Stirring roller, 33...diagonal groove, 35...groove, 36...take-out chamber.

Claims (1)

[Scope of Claims] 1. In producing polyester by continuous melt polymerization, multiple spiral grooves are formed in a cylinder or cylinder that rotates closely along a substantially cylindrical vertical tank wall. Polyester is supplied from the upper part of the tank wall by using a thin film polymerization apparatus having one or more stirring rollers, and moving the stirring roller in a planetary motion in the circumferential direction along the tank wall so that the rotation direction and the revolution direction are the same. The monomer and/or its low polymer is applied to the stirring roller and the inner wall of the tank, and the reaction is carried out by applying surface renewal and shearing force to form a thin film on the tank wall while flowing down.

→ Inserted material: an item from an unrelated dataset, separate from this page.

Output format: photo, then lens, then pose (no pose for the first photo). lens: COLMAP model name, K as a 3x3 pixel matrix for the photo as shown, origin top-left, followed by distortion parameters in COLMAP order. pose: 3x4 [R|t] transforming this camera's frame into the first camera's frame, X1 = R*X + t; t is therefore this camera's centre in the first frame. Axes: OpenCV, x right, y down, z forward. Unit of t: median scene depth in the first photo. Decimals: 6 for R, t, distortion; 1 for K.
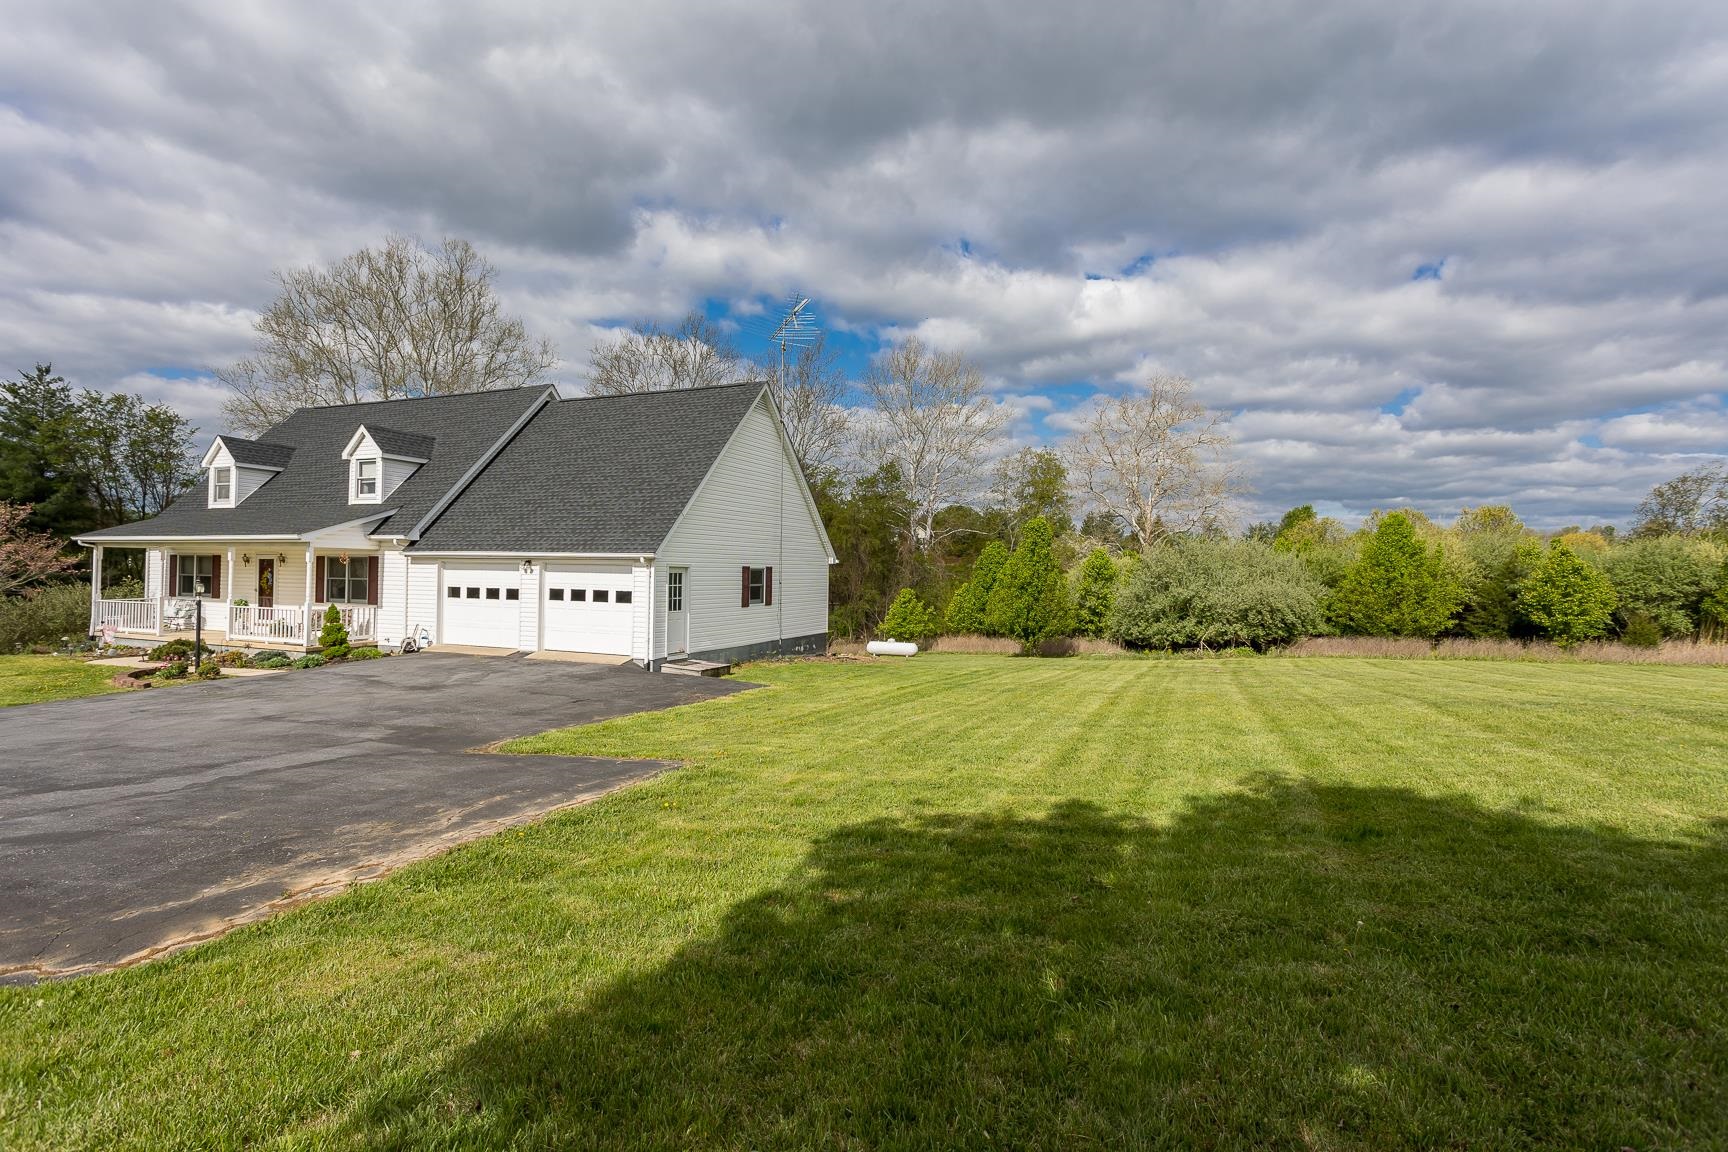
lens RADIAL K [[823.9, 0, 847.0], [0, 823.9, 565.9], [0, 0, 1]] dist [0.014429, -0.000543]
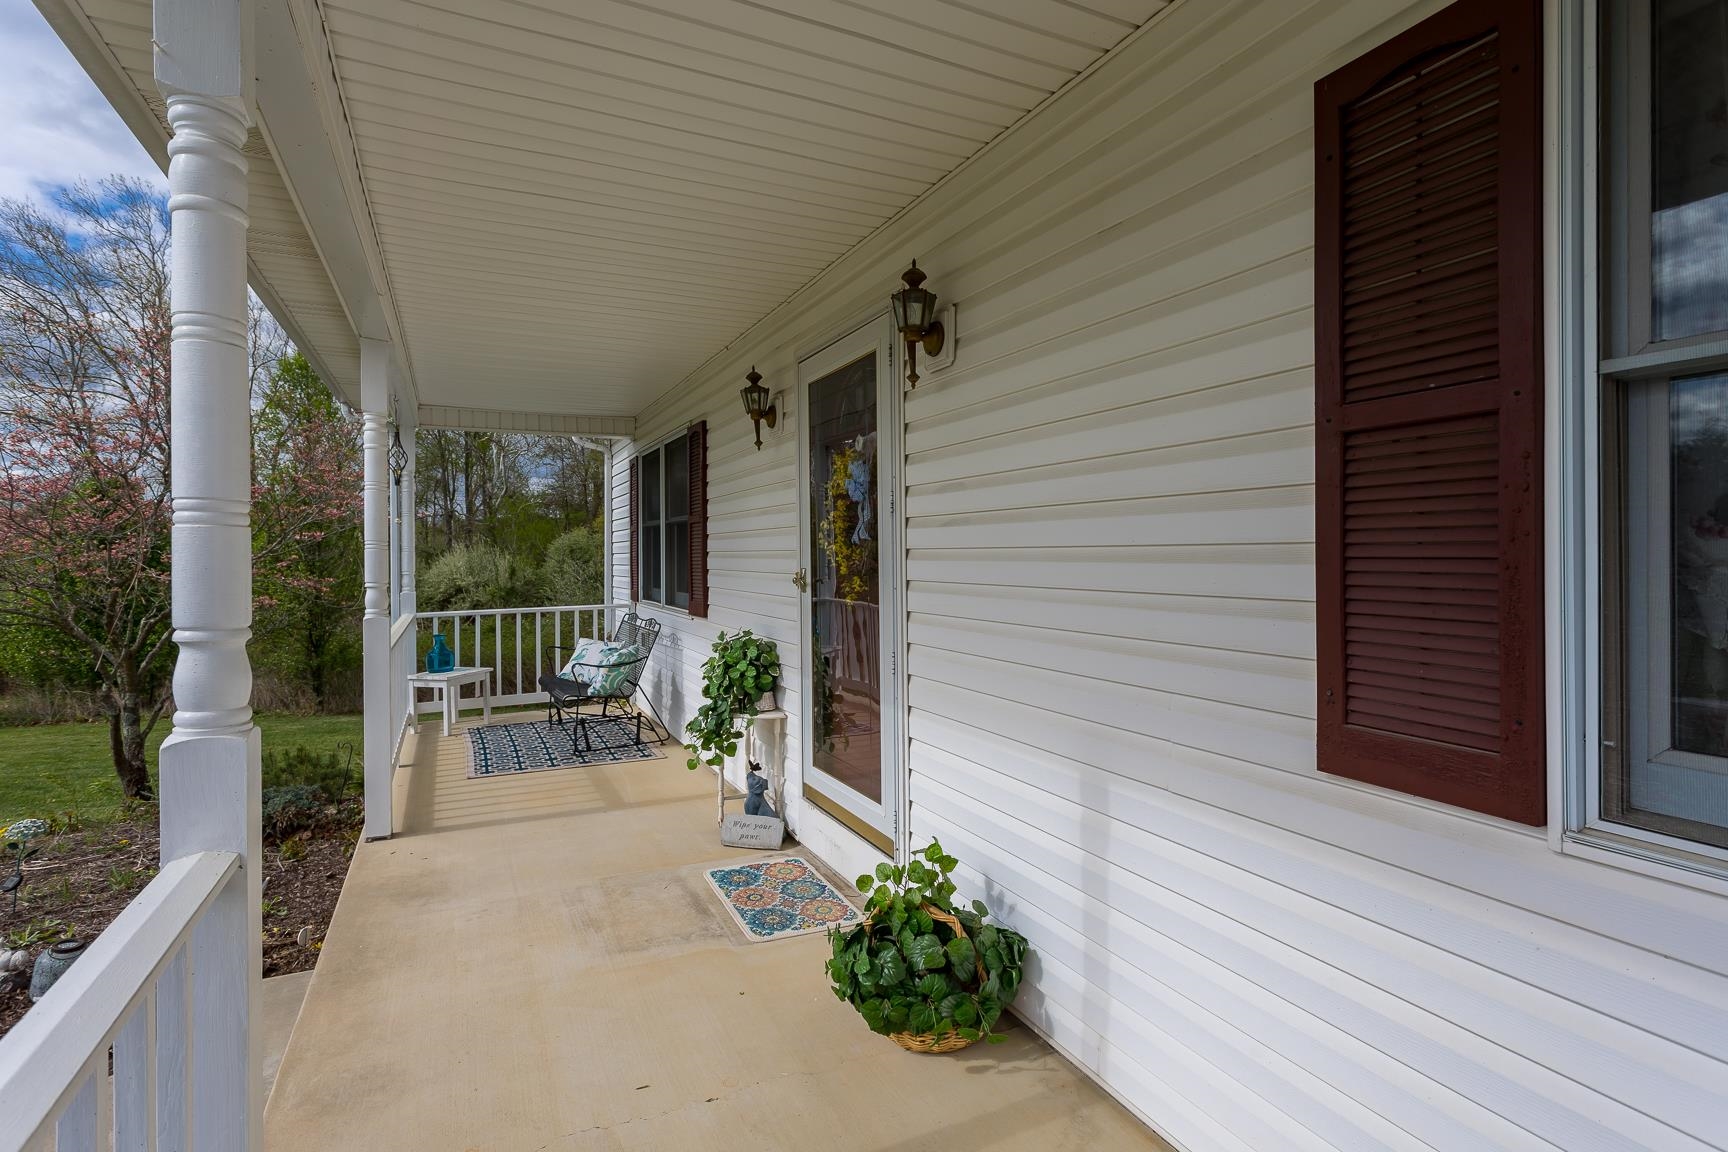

Method of manufacturing polyester. 2. The method for producing polyester according to claim 1, wherein the peripheral speed of the stirring roller relative to the wall surface is 0.3 m/sec or more. 3. A polyester production apparatus having a thin-film polymerization tank equipped with one or more stirring rollers having multiple spiral grooves formed on a cylinder or cylindrical body that rotates closely along a substantially cylindrical vertical tank wall. In the tank, from top to bottom, there are a circumscribed main gear, an upper disk,
The lower disk and stirring roller are arranged such that the main gear is fixed in the tank, and the upper and lower disks and stirring roller are not fixed, and the main drive shaft passes through the center of the main gear and the upper and lower disks. The main drive shaft plays with the main gear, the upper and lower disks are fixed to at least one of them, and the upper and lower disks are rotatably connected and supported by one or more support shafts via bearings. A polyester manufacturing apparatus characterized in that a planetary gear meshing with a main gear is fixed to the upper end of the support shaft, and a stirring roller is fixed to the lower part.